[Dataset entries]
*** Begin section ***

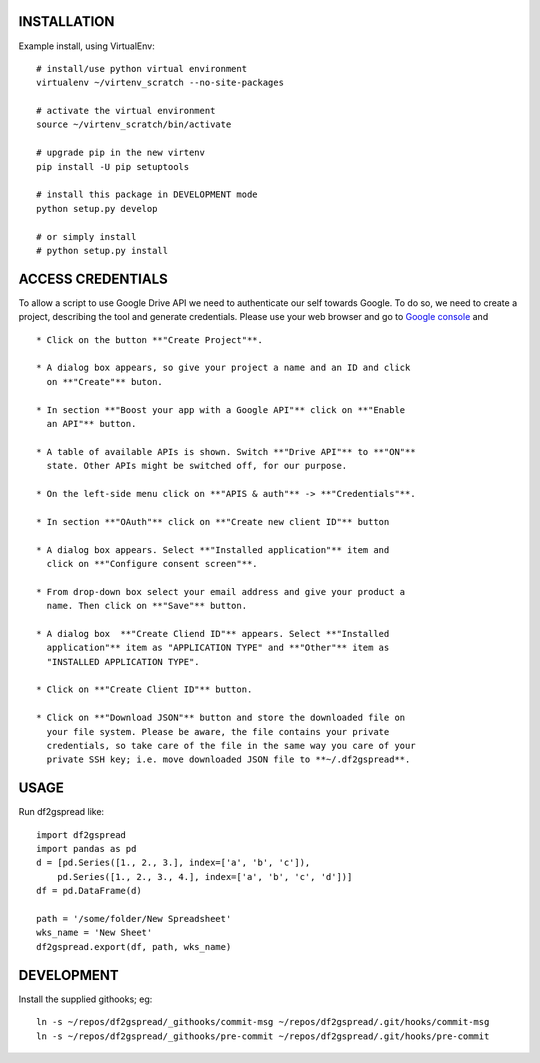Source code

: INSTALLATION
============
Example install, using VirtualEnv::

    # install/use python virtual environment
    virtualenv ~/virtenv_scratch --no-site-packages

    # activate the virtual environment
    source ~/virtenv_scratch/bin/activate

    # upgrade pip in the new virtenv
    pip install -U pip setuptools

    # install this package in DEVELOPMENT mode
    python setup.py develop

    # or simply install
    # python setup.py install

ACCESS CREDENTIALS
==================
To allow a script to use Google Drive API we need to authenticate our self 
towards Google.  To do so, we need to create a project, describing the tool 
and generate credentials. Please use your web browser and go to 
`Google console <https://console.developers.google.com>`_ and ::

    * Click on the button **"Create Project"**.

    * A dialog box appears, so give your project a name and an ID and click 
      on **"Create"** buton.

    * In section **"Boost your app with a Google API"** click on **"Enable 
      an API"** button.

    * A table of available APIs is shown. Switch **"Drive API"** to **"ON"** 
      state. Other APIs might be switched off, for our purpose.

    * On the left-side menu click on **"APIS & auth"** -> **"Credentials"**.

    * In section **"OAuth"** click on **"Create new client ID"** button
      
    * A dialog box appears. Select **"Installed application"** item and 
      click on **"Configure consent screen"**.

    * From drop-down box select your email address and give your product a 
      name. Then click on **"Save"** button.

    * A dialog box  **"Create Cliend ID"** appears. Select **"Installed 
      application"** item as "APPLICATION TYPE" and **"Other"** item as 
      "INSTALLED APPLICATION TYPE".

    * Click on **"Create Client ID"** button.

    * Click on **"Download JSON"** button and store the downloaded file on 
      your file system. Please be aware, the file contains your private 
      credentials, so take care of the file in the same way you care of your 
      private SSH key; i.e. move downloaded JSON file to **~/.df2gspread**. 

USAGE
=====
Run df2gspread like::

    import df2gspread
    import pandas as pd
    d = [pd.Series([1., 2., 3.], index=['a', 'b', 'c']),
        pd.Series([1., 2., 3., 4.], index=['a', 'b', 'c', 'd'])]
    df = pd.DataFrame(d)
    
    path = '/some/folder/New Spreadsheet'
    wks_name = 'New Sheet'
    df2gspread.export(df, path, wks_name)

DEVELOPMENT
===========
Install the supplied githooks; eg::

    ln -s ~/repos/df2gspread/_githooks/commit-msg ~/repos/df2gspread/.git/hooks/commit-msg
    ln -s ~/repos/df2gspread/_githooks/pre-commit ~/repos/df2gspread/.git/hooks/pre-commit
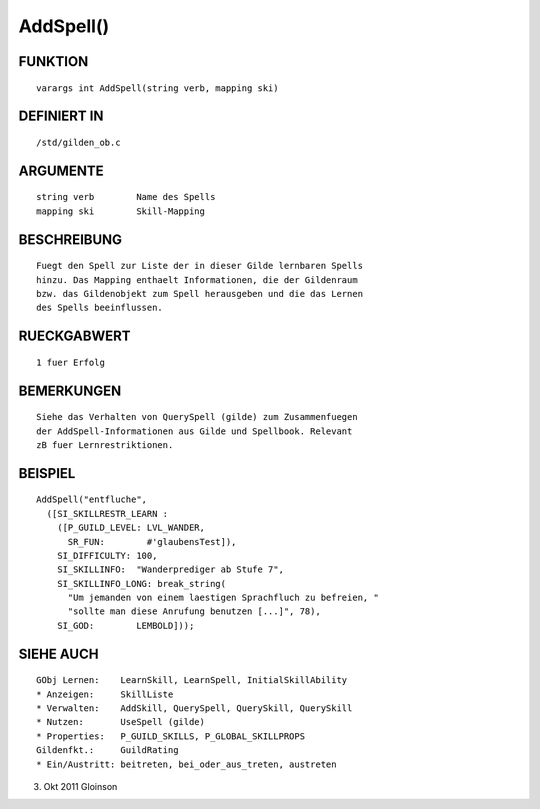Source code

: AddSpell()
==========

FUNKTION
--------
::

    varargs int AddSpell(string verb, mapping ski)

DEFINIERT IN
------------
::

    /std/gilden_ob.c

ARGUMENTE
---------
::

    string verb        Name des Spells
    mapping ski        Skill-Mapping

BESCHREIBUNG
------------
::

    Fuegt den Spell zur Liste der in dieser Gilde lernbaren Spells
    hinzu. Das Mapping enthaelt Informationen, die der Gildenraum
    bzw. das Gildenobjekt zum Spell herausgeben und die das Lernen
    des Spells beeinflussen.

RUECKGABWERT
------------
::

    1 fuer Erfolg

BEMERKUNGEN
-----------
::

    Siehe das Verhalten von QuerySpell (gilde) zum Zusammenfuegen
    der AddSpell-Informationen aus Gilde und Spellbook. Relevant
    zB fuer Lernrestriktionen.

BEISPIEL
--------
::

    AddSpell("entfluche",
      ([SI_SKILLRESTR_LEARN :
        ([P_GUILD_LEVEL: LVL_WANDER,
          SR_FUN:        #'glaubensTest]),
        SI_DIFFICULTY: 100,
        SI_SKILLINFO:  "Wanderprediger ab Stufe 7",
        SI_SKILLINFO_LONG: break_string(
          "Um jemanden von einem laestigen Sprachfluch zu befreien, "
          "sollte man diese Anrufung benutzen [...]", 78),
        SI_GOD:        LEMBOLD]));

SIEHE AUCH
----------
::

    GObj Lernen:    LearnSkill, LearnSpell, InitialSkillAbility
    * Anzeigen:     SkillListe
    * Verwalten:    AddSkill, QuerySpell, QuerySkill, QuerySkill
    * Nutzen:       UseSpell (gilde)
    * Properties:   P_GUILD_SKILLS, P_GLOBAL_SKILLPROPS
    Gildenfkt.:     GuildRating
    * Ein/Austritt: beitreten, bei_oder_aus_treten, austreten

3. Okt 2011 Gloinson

*** End section ***
*** Begin section ***

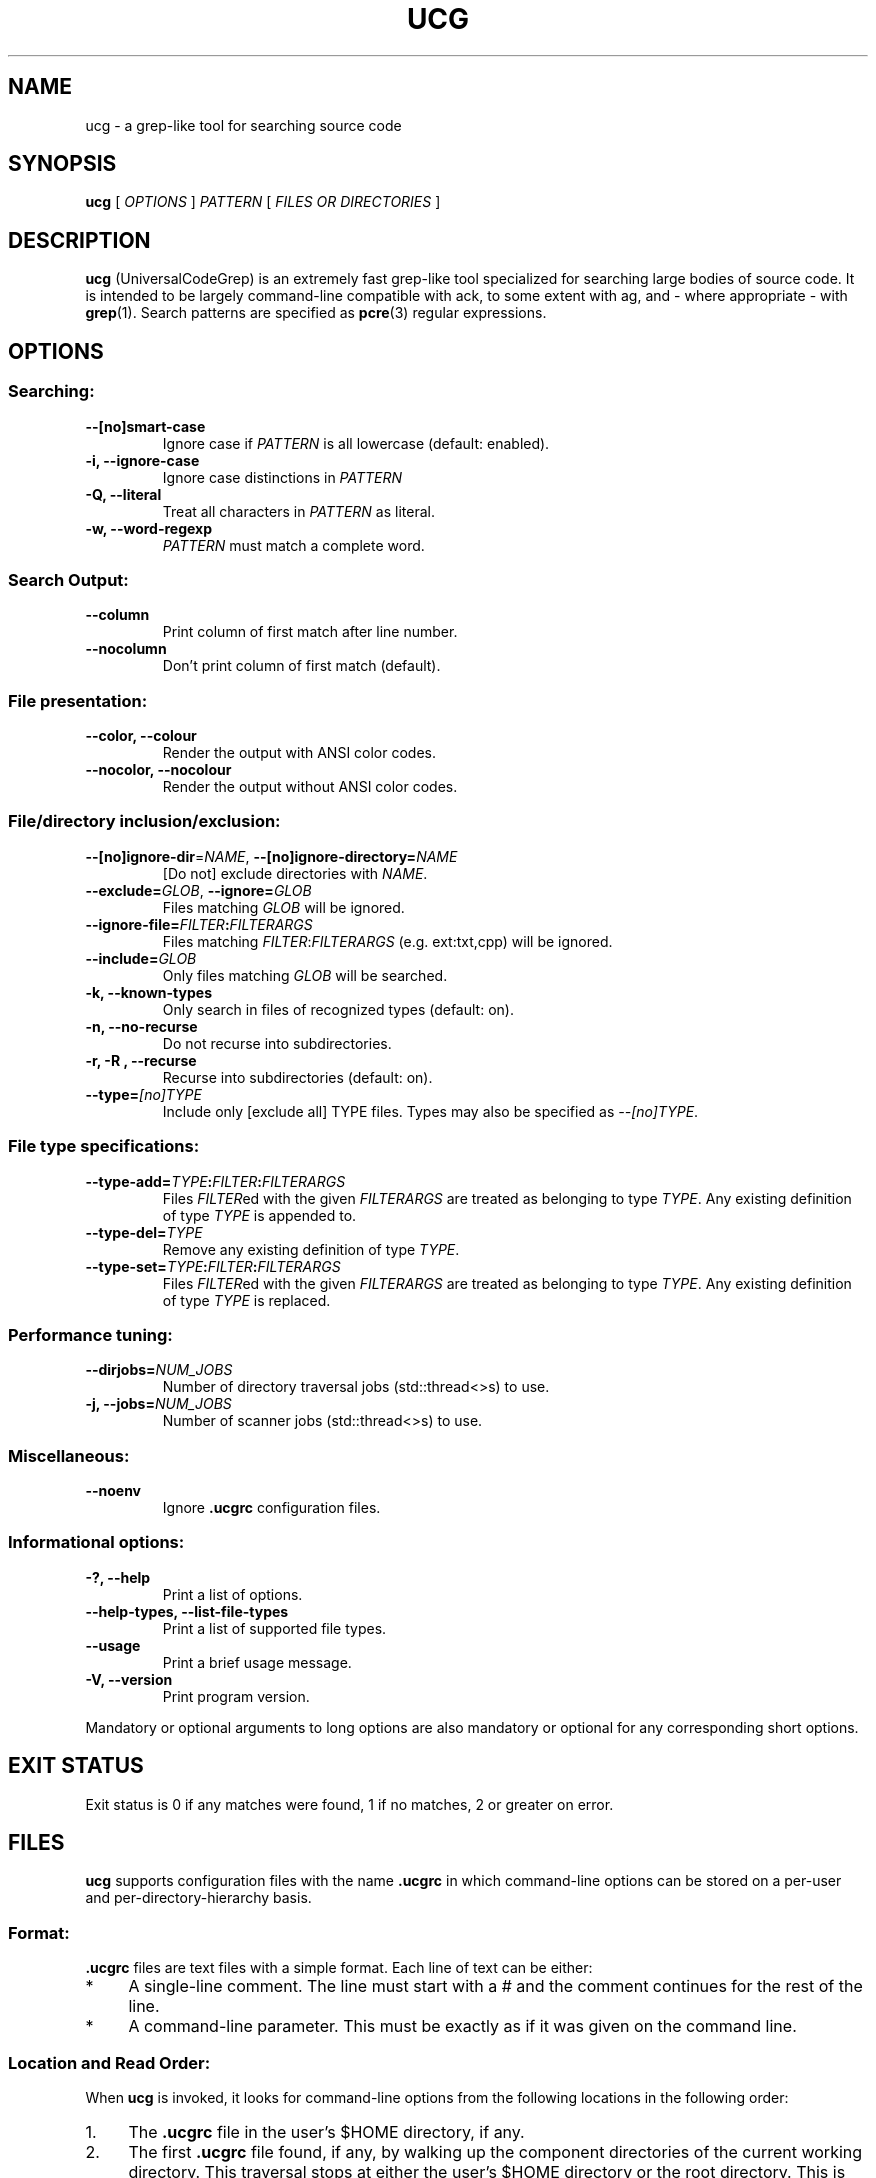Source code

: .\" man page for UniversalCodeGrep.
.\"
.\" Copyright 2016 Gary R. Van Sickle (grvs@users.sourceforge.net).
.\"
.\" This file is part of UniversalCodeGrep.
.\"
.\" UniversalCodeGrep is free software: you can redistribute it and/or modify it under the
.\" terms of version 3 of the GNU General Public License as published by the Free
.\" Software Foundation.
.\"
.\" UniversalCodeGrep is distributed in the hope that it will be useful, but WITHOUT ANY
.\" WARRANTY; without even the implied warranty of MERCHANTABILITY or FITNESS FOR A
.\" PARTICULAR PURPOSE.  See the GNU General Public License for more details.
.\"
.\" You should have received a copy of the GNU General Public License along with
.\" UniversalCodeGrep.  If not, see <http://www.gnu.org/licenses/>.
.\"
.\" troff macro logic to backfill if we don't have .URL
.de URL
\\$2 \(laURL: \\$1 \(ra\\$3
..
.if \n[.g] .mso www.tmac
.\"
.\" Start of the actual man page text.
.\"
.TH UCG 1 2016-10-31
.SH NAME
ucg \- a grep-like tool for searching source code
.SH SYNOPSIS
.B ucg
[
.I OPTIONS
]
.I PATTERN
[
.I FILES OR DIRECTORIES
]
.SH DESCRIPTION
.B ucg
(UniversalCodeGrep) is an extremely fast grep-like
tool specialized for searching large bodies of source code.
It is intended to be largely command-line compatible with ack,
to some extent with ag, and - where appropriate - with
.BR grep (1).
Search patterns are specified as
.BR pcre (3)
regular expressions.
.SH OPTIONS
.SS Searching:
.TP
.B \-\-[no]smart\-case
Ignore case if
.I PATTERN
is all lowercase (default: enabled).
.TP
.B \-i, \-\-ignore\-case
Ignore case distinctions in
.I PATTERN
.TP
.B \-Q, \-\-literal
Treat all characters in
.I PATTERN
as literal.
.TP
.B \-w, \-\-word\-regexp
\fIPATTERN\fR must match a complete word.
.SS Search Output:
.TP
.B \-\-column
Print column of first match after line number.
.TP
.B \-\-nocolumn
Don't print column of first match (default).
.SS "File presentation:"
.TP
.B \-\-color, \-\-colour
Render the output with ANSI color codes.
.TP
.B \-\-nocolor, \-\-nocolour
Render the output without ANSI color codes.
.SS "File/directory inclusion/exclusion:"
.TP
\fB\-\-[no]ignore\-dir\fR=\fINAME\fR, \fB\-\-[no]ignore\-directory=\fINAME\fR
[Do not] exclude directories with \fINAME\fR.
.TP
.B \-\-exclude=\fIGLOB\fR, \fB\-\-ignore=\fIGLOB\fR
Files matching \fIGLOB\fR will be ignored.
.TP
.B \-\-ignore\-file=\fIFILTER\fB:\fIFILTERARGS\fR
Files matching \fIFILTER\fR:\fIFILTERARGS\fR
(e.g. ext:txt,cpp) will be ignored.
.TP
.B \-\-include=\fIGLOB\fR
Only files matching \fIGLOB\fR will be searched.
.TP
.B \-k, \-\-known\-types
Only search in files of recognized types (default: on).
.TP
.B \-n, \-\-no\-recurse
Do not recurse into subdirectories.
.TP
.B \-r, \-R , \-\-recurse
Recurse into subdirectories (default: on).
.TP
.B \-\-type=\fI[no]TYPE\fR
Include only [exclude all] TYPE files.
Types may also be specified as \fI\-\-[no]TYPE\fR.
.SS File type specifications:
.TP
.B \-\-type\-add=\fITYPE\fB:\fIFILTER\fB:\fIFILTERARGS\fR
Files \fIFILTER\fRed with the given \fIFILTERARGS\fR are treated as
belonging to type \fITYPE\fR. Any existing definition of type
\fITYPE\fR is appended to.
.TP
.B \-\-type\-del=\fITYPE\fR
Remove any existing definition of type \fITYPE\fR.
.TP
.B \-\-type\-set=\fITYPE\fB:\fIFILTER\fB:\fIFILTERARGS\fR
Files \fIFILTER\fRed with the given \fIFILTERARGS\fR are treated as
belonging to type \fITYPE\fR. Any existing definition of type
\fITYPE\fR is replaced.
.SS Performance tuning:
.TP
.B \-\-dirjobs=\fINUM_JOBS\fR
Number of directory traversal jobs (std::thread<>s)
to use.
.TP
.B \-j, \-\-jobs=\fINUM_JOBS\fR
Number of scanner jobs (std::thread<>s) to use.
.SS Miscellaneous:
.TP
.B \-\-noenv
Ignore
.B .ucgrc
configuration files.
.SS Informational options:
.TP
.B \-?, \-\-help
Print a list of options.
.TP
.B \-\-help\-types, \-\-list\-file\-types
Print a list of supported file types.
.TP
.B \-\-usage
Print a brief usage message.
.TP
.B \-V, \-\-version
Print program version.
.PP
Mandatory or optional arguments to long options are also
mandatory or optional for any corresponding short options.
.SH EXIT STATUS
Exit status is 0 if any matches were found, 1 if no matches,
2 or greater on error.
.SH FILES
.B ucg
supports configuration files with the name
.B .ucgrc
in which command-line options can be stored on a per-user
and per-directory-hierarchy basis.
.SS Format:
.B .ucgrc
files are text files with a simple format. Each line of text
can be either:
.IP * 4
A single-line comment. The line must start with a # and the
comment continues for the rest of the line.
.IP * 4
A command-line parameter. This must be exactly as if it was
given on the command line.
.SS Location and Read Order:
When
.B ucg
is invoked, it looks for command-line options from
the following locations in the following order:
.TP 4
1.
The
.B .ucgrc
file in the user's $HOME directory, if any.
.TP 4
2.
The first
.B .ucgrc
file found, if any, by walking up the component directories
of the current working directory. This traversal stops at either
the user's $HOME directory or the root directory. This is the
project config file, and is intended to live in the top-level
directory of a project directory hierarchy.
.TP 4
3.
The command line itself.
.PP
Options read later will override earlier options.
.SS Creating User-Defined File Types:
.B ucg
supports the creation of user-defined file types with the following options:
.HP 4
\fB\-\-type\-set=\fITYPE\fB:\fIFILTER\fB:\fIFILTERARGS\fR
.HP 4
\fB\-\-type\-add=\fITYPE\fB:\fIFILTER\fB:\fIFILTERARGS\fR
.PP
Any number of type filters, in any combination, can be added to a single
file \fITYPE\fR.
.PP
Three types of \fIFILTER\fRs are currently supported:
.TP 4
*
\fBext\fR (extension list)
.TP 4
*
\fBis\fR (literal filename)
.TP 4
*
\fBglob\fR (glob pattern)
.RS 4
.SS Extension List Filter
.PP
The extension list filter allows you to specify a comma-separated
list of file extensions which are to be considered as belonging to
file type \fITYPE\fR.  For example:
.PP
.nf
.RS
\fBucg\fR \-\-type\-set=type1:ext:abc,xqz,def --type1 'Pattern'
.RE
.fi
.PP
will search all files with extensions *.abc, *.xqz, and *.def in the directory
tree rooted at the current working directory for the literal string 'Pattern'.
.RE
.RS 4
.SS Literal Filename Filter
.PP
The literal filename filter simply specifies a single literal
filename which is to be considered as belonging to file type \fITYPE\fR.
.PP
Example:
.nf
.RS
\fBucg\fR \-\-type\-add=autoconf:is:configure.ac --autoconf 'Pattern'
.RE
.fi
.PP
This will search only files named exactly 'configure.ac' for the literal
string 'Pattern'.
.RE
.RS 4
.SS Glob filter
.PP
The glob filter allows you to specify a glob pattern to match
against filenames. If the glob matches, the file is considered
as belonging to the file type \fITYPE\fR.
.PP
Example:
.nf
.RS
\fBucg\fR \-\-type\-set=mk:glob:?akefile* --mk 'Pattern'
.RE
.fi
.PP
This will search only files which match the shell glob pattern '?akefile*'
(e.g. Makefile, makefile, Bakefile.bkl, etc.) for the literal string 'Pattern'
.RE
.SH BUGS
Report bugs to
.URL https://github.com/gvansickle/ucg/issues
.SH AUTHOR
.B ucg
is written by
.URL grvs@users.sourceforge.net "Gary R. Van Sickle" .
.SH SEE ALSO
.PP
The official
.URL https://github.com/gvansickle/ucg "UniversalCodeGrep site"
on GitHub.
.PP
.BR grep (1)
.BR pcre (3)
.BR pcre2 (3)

*** End section ***
*** Begin section ***

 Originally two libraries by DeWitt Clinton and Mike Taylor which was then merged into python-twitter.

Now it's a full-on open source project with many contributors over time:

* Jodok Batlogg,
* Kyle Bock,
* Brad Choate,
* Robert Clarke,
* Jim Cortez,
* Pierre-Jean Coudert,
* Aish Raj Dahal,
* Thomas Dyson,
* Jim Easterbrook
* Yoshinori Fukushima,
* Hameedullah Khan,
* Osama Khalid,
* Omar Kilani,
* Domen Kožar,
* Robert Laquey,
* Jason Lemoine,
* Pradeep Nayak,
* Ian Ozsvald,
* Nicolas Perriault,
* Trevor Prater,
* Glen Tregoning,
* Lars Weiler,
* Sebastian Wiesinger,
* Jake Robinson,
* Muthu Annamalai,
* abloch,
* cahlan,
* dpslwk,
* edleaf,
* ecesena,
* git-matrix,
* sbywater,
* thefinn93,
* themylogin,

*** End section ***

* [Written task] Count of lines in the data above that contain the string "simply": give this number and no other words.

* [Reply to the task] 2